I understand perfectly. Under this model, the incentive for block producers is to
exclude partitions from their blocks, because every partition they include increases the chance of their block being orphaned due to double spends. In fact, this is analogous to the problem faced by Iota.
No you don't. And you are slobbering all over the thread. I guess I have to put you on ignore again.
Excluding a partition means the coin dies and thus their block rewards become worthless. You seem to not even comprehend Nash equilibrium. Really this is getting to be too much. You constantly waste my time. And you feel no remorse.
You apparently still haven't understood the point. The blocks are not invalid when a strict partition is invalid.

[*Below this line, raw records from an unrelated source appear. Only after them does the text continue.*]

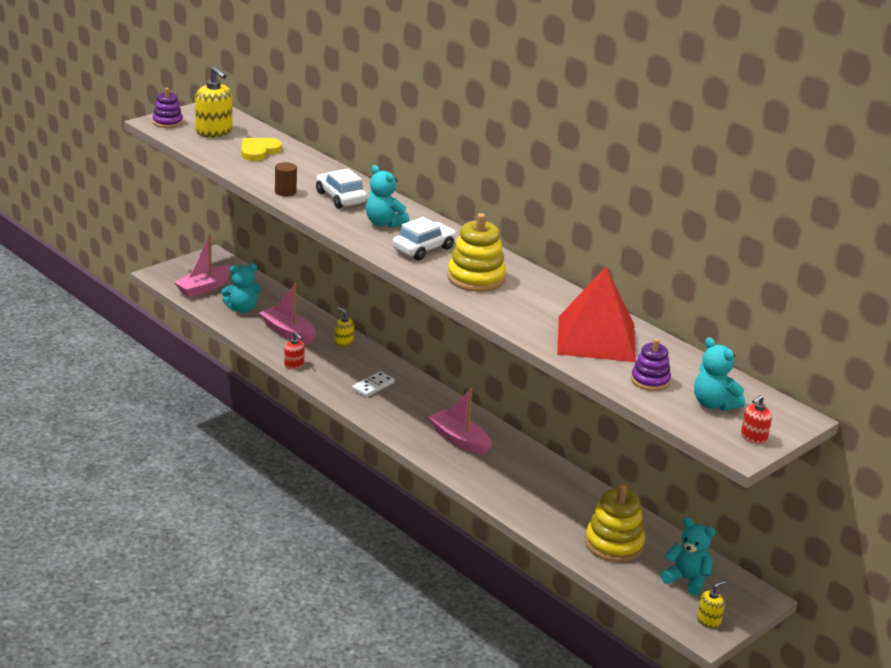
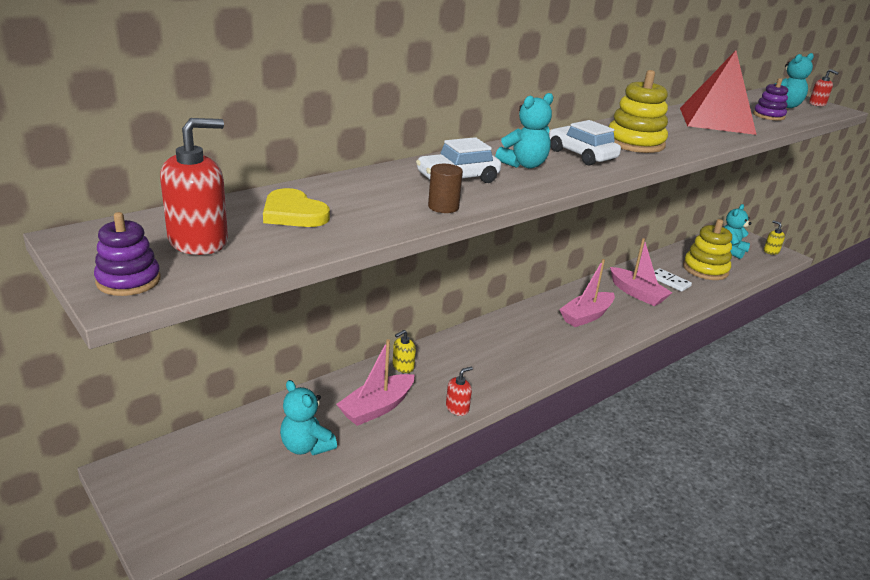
camera: 85 degrees left, 0 degrees up
pink boat [174,235,231,298] -> pink boat moved to [610,238,673,306]
yellow soap dispenser [195,67,232,137] -> red soap dispenser [160,118,228,255]
turquoise teddy bear [221,264,261,313] -> turquoise teddy bear turned 150 degrees clockwise [280,380,337,455]
white domino [352,371,395,397] -> white domino moved to [654,268,692,292]

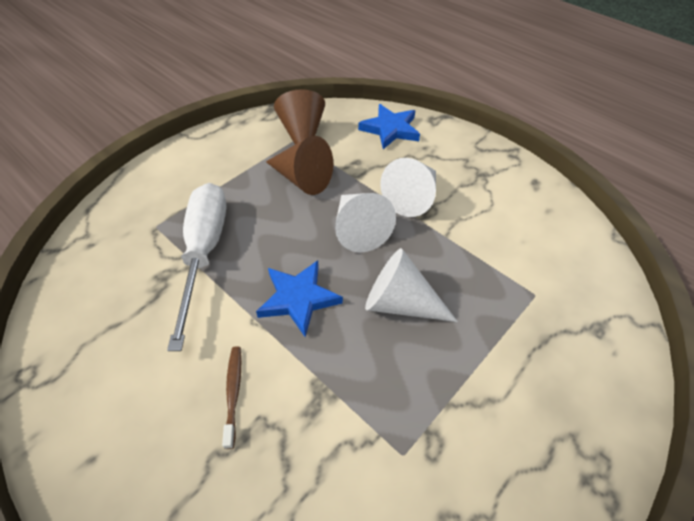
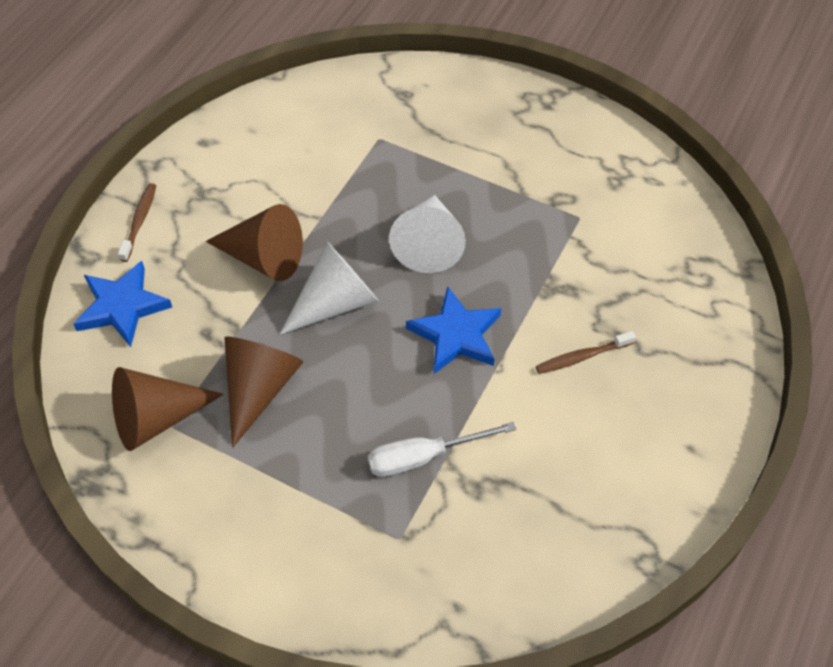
camera: 105 degrees left, 5 degrees up
white screwdriver [167,183,226,351] -> white screwdriver [368,422,516,477], size x0.61
white cone [380,158,436,217] -> brown cone [206,204,303,281]
none -> brown toothbrush [118,183,156,262]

Of course one might argue that strict partitioning (thus by definition is without cross-partition transactions) is not that flexible. But nevertheless the point remains that there is a design which refutes your assumption.
A strict partition which is invalid serves no purpose that I can see?
You seem to be incapable of remembering anything I write:
The case of strict partioning which I explained upthread does not cause the block to be invalidated if the partition lied (and I think I explained in my video too)! Did you forget that again. Do I need to go quote that upthread statement by me again! Because the partitions are independent, thus a partion can be invalidated without needing to invalidate the entire block (i.e. the next block corrects the partition in the prior block by providing a proof-of-cheating).